More often than not, the perception about a people, nation, tribe, religion, culture and race among others, are formed based on the media representation since it is almost impossible to have a personal contact with everybody, all races, tribes, nations, cultures and even religions, among others. The perception about a person or people which enables one to make snap judgments and decisions, could sometimes be very subjective. For instance, there are lots of negative impressions about some African countries as well as some third world countries across the world which may not be completely correct.

It is common to hear people make reference to the technological advancement of China, the serenity and tourist attractions of Dubai, the poverty and under-development in some East African countries as well as the crime rate in the United States of America, amongst others. In some situations, the lead discussants in these conversations have never been to the countries so talked about with such confidence, but have formed their opinions based on media representations including through; books/literature, movies, cinemas and cable television. The film format is quite critical in perception molding due to its very nature, which sometimes could make its viewers overrate its fictitious nature, and think it to be the reality.

According to Sunday & Uduakobong (2013), there were occasions when certain film actors/actresses were attacked and/or molested in the public, simply because of the roles they had played in some home videos. It is true that certain characters in the home videos have gained the sympathy of the viewers while others have been seen as villains and have escaped being lynched by the public, when off the stages or theaters. This implies that the viewers do not always separate the actors’ persona from the real persons. If this is the reaction of the audience to the actors, how would the viewers, especially foreigners and nationals react to Nigeria and its people in view of the portrayals and representations they see in the home videos? They further noted that the home video has been one of the popular media towards identity (image) construction, deconstruction and status conferral. Many people (youths and adults alike) have learnt a lot (lifestyle, dressing, language, etc.) from the home videos. The home video truly serves to mould lives indirectly; it is the mirror of our society.

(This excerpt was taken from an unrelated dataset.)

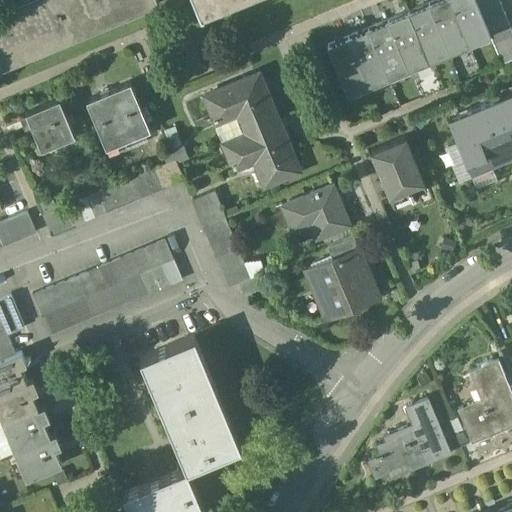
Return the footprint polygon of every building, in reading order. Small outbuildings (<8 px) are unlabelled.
[(29,0),(0,12),(0,68),(158,3),(156,0),(29,0)] [(196,0),(201,11),(227,0),(196,0)] [(469,44),(451,0),(434,0),(429,3),(450,53),(469,44)] [(451,0),(469,44),(490,35),(491,35),(490,32),(485,22),(481,12),(477,2),(475,0),(451,0)] [(499,0),(481,0),(477,2),(481,12),(501,4),(499,0)] [(429,3),(408,11),(429,60),(450,53),(429,3)] [(501,4),(481,12),(485,22),(505,14),(501,4)] [(408,11),(388,20),(409,69),(429,60),(408,11)] [(505,14),(485,22),(490,32),(509,24),(505,14)] [(388,20),(368,28),(389,77),(409,69),(388,20)] [(511,30),(509,24),(490,32),(491,35),(490,35),(493,43),(511,34),(511,30)] [(389,77),(368,28),(348,36),(369,85),(389,77)] [(511,34),(493,43),(497,53),(511,46),(511,34)] [(369,85),(348,36),(327,45),(348,94),(369,85)] [(511,46),(497,53),(501,63),(511,59),(511,46)] [(259,72),(205,95),(214,116),(241,106),(251,131),(279,119),(259,72)] [(151,129),(131,81),(105,92),(86,99),(106,147),(151,129)] [(511,93),(495,101),(511,138),(511,93)] [(59,98),(26,112),(41,149),(75,135),(59,98)] [(511,158),(511,138),(495,101),(470,111),(493,166),(511,158)] [(493,166),(470,111),(449,120),(472,176),(493,166)] [(251,131),(224,142),(235,170),(239,168),(257,165),(265,185),(300,171),(279,119),(251,131)] [(426,189),(405,139),(372,152),(396,208),(414,200),(412,195),(426,189)] [(184,178),(175,158),(164,163),(173,183),(184,178)] [(164,163),(153,167),(162,187),(173,183),(164,163)] [(162,187),(153,167),(142,172),(151,192),(162,187)] [(151,192),(142,172),(131,176),(139,196),(151,192)] [(139,196),(131,176),(120,181),(128,201),(139,196)] [(128,201),(120,181),(109,185),(117,206),(128,201)] [(350,224),(334,183),(282,205),(291,226),(309,219),(317,238),(350,224)] [(117,206),(109,185),(98,190),(106,210),(117,206)] [(215,189),(192,199),(203,225),(225,215),(215,189)] [(106,210),(98,190),(87,194),(95,215),(106,210)] [(95,215),(87,194),(76,199),(84,219),(95,215)] [(84,219),(76,199),(65,204),(73,224),(84,219)] [(65,204),(54,208),(62,229),(73,224),(65,204)] [(54,208),(43,213),(51,233),(62,229),(54,208)] [(37,231),(28,211),(17,215),(26,235),(37,231)] [(17,215),(6,220),(15,240),(26,235),(17,215)] [(225,215),(203,225),(208,236),(230,226),(225,215)] [(15,240),(6,220),(0,222),(0,235),(4,244),(15,240)] [(230,226),(208,236),(212,247),(234,237),(230,226)] [(332,245),(337,256),(359,247),(355,235),(332,245)] [(234,237),(212,247),(217,258),(239,249),(234,237)] [(174,258),(165,238),(155,242),(163,263),(174,258)] [(163,263),(155,242),(144,247),(152,267),(163,263)] [(152,267),(144,247),(132,252),(141,272),(152,267)] [(337,256),(308,268),(327,316),(379,295),(359,247),(337,256)] [(239,249),(217,258),(223,273),(245,263),(239,249)] [(132,252),(121,256),(130,277),(141,272),(132,252)] [(121,256),(110,261),(118,281),(130,277),(121,256)] [(182,279),(174,258),(163,263),(171,283),(182,279)] [(118,281),(110,261),(99,266),(107,286),(118,281)] [(171,283),(163,263),(152,267),(160,288),(171,283)] [(245,263),(223,273),(228,285),(239,281),(251,276),(245,263)] [(99,266),(88,270),(96,290),(107,286),(99,266)] [(152,267),(141,272),(149,292),(160,288),(152,267)] [(88,270),(77,275),(85,295),(96,290),(88,270)] [(251,276),(239,281),(245,294),(269,284),(263,271),(251,276)] [(96,290),(85,295),(94,315),(149,292),(141,272),(130,277),(118,281),(107,286),(96,290)] [(77,275),(66,279),(74,300),(85,295),(77,275)] [(74,300),(66,279),(55,284),(63,304),(74,300)] [(55,284),(44,288),(52,309),(63,304),(55,284)] [(43,289),(32,293),(41,313),(52,309),(43,289)] [(25,327),(11,294),(0,298),(0,314),(3,322),(7,332),(8,334),(25,327)] [(52,309),(41,313),(49,334),(94,315),(85,295),(74,300),(63,304),(52,309)] [(7,332),(0,334),(0,346),(11,342),(8,334),(7,332)] [(141,358),(163,410),(210,389),(189,338),(141,358)] [(0,359),(16,353),(11,342),(0,346),(0,359)] [(21,351),(0,359),(0,392),(27,381),(21,364),(26,362),(21,351)] [(511,391),(499,360),(492,362),(487,364),(484,366),(481,368),(470,372),(481,399),(458,408),(473,443),(511,426),(511,391)] [(0,392),(0,406),(1,406),(8,422),(39,409),(32,393),(38,391),(33,379),(27,381),(0,392)] [(210,389),(163,410),(187,467),(187,468),(235,448),(210,389)] [(450,451),(428,397),(407,406),(413,422),(385,434),(387,440),(378,444),(381,452),(382,454),(389,471),(391,476),(450,451)] [(8,422),(4,423),(9,435),(13,434),(19,449),(51,436),(44,421),(50,418),(45,406),(39,409),(8,422)] [(19,449),(16,451),(21,463),(24,461),(31,477),(62,464),(56,448),(61,446),(56,434),(51,436),(19,449)] [(375,457),(369,459),(376,476),(389,471),(382,454),(375,457)] [(187,467),(124,493),(132,511),(205,511),(187,468),(187,467)]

It is therefore expected that Nollywood producers, cognizant of the centrality of the media, especially movies, in identity molding, should have deliberately put together mostly movies that would build a positive image for their society. Although Adenugba (2007) is of the view that the producers of films all over the world use what is in vogue to develop their plots (in terms of messages and themes), in dressing, language and lifestyle amongst others, a producer who is determined to build a positive image for his or her culture or race, could develop a plot on certain latent social phenomena and magnify them to achieve his objectives. It suffices to note that films’ producers are at liberty to project what they deem necessary, to communicate to the viewers/audiences.

Key Terms in this Chapter

Perception: Understanding or interpretation assigned to phenomena by an individual, group or society.

Voodoo: to enchant someone using some form of magic or spell.

Superstition: A belief or set of beliefs that are not based on human reason or backed by science and cannot be proven scientifically.

Witchcraft: The practice of witches, sorcery or supernatural powers to harm others.

Wickedness: An evil disposition towards another or others.

Fetishism: A belief that natural or manmade objects have supernatural powers over people.

Portrayals: A representation or description of a thing or people through the media which includes the video films.

Representation: The created image or picture that substitutes reality of a person or thing.